Bolton, hani şu pos bıyıklı Amerikalı diplomat vardı ya, işte o.. Yıllarca, Amerika’nın BM’deki baştemsilcisi idi. O vazifedeyken, Türkiye’de sahnelenen 15 Temmuz Darbe Hıyaneti’nin ilk saatlerinde, onun Amerikan FOX tv. kanalında, ‘Evet, Türkiye’de bir askerî hareketlilik var. Başarılı olamazlar da Erdoğan kazanırsa, laikler için bu bir yenilgi olur. Erdoğan devrilirse onun için gözyaşı dökmem.. Çünkü, o Türkiye’yi İslâm Devleti’ne dönüştürmek istiyor. Ve o, Amerika’nın dostu değil!..’ dediğini bir daha hatırlayalım.

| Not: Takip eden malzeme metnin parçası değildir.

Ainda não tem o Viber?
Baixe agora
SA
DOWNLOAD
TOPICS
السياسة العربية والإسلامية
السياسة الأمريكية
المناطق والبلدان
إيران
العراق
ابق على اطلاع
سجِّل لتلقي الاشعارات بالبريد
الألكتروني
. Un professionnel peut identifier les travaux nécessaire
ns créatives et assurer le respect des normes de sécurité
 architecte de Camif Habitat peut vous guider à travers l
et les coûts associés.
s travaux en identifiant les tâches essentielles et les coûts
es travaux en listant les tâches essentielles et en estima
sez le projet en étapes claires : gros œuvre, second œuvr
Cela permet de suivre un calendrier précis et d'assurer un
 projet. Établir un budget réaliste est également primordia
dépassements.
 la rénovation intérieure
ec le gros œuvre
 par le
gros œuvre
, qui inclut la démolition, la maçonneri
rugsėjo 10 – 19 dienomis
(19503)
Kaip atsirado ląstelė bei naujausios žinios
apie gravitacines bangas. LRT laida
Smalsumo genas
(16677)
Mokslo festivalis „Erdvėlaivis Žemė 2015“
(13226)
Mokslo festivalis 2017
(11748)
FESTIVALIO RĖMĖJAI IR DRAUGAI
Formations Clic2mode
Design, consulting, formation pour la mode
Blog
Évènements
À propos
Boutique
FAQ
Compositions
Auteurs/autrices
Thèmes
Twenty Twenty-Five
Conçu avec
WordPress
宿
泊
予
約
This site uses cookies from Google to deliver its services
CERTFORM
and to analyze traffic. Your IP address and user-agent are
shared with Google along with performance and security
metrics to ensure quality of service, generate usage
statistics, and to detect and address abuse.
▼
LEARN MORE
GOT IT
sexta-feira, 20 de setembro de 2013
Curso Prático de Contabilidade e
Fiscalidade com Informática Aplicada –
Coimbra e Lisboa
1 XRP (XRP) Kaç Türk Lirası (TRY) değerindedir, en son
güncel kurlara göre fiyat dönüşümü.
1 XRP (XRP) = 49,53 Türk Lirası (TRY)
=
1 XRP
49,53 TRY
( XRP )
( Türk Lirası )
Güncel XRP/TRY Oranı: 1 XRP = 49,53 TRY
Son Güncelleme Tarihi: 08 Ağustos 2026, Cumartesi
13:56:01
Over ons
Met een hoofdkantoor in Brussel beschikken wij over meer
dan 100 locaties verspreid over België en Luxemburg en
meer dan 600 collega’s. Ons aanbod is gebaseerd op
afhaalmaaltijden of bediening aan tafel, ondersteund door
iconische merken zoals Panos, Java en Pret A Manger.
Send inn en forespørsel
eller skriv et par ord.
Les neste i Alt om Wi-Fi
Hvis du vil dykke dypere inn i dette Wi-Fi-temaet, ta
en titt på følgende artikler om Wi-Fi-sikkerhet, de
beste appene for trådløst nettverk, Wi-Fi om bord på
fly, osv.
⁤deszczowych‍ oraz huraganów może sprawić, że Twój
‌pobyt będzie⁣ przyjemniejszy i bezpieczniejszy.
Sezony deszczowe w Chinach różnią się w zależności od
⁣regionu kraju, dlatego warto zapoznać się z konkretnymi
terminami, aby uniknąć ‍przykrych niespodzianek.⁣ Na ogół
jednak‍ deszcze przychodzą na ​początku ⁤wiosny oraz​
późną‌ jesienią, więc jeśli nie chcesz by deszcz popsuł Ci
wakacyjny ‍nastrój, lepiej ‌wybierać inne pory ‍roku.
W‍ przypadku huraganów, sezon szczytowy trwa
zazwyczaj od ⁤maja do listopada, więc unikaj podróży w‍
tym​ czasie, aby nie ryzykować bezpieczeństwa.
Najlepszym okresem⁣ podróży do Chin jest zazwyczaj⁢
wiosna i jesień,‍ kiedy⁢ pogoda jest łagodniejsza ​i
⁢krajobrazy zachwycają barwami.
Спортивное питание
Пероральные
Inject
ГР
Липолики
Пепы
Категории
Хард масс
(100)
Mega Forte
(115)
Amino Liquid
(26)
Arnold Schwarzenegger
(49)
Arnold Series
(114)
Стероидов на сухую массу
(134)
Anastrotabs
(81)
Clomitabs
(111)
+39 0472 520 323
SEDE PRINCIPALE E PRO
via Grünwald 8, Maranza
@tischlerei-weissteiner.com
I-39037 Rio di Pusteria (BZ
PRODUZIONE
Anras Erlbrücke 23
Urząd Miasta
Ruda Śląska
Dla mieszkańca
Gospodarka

Bolton, daha sonra Trump’ın ‘Ulusal Güvenlik Başdanışmanı’ oldu. Radikal, militarist, çözüm önerileriyle meşhurdu.. Geçen sene Trump onu vazifeden aldı. O da, Trump’ın azli sürecinde bir kitap yazdı. Trump, onun yalancılıkla suçladı ve, ’Eğer onu dinleseydim, şimdi ‘6’ncı Dünya Savaşı’nı bile yapıyor olacaktık..’ dedi. Ama, daha ilginç olanı, Bolton’un Trump’ı suçlayan kitabının, ‘Amerikan Ulusal Güvenliği’ni tehdit eden gizli bilgileri içerdiği’ gerekçesiyle yayınlatılmaması oldu.
Amerika’da, ‘Gizli belgeleri açıkladılar’ diye Julian Asanje ve Snowden gibi isimlerin hain olarak nasıl suçlandıklarını da hatırlayalım.
Bizdeki, ‘aydın’lık iddiaları kendilerinden menkul olanlar, ‘Batı’da halklar, kime, nereye ve niçin oy verdiklerini biliyorlar. Bizdekiler gibi değil..’ laflarını şimdi de tekrar ederler mi, dersiniz?